Texto fornecido:
◆ ◆ ◆ ◆ ◆ ◆ ◆
IMAGEM INCONCEBÍVEL
A discussão do programa do actual governo de Portugal (Novembro
de 2019) aponta para a necessidade de lutar pela redução drástica do número
de reprovações ao longo dos nove anos da escolaridade básica. Primeiro, foi
desbaratada a classe docente; depois, foi destruído o sistema educativo; agora,
surgem as apreensões com o redutor e inquietante quadro de insucesso dos alunos
portugueses. Este telhado não assentará nunca sobre uma estrutura que já
colapsou, devido à incúria dos sucessivos governos.
A escola não é
mais do que o reflexo da sociedade. Se, por um lado, no ensino pré-escolar a
criança não brinca nem joga o suficiente e é já obrigada ou levada a aprender
alguns rudimentos de aritmética e leitura (?!!!), por outro lado, é impedida,
por falta de instalações adequadas, de dormir as necessárias e indispensáveis
sestas. Quer num caso quer no outro, fica comprometido o papel da integração
pessoal e social no jardim-de-infância, sendo coarctados a essencial paz de
espírito, a observação, a acção, o conhecimento e a figuração.
Desleixado este
alicerce estruturante, na fase seguinte (1.º Ciclo do Ensino Básico) como
estará a maturidade psíquica, social e afectiva da criança?! Estará apta a
expandir-se, exigindo novos princípios ordenadores, actividades e contactos ou
encontrar-se-á fixada em estádios arcaicos de desenvolvimento? Estará apta a
abandonar o seu egocentrismo generalizado e caprichoso, para aceitar a privação
e a observação da consciência da regra? Poderá transitar do sinctretismo para a
diferenciação? Do jogo em isolamento colectivo para o sentido de tarefa, de
criatividade... para as representações mágicas-pré-lógicas, para o raciocínio
operatório (Piaget)? Para o domínio dos instintos?
◆ ◆ ◆ ◆ ◆ ◆ ◆
O que se pede:
1. Segundo o texto fornecido, o que impede a criança de dormir as sestas no ensino pré-escolar?
2. Diga se cada afirmação concorda com o texto fornecido, respondendo sim ou não e citando as palavras do texto que decidem: (a) A escola é apresentada como reflexo da sociedade. (b) O programa do governo defende aumentar o número de reprovações. (c) O colapso da estrutura é atribuído a um único governo.

Dados fornecidos:
◆ ◆ ◆ ◆ ◆ ◆ ◆
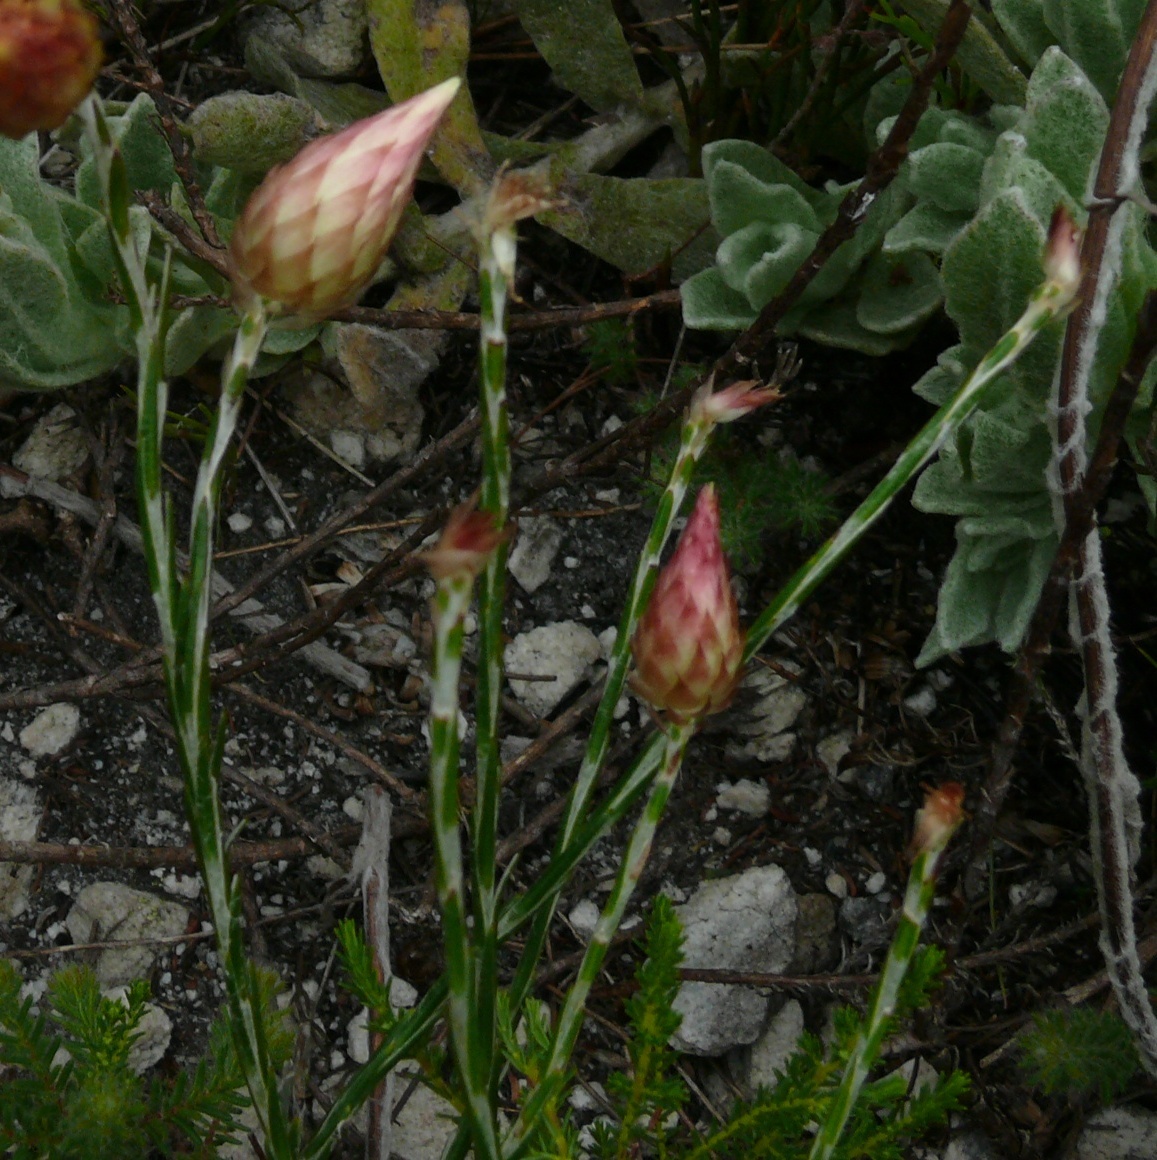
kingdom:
◆ ◆ ◆ ◆ ◆ ◆ ◆
Soluções:
1. A falta de instalações adequadas.

2.
(a) Sim: "A escola não é mais do que o reflexo da sociedade."
(b) Não: "aponta para a necessidade de lutar pela redução drástica do número de reprovações"
(c) Não: "devido à incúria dos sucessivos governos"